Stored items ::
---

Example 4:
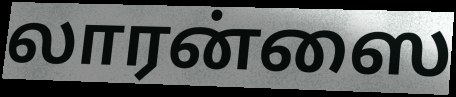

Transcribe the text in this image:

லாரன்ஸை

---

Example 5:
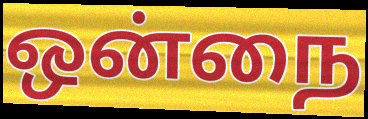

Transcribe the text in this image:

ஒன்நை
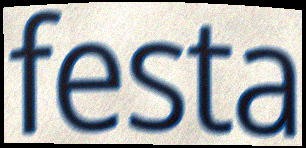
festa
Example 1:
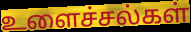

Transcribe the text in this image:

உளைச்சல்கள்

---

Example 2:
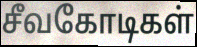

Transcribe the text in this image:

OBJECTIVE :: Please reproduce the data above line for line, leaving out the pictures.

TASK OUTPUT ::
---

Example 4:

Transcribe the text in this image:

லாரன்ஸை

---

Example 5:

Transcribe the text in this image:

ஒன்நை
festa
Example 1:

Transcribe the text in this image:

உளைச்சல்கள்

---

Example 2:

Transcribe the text in this image:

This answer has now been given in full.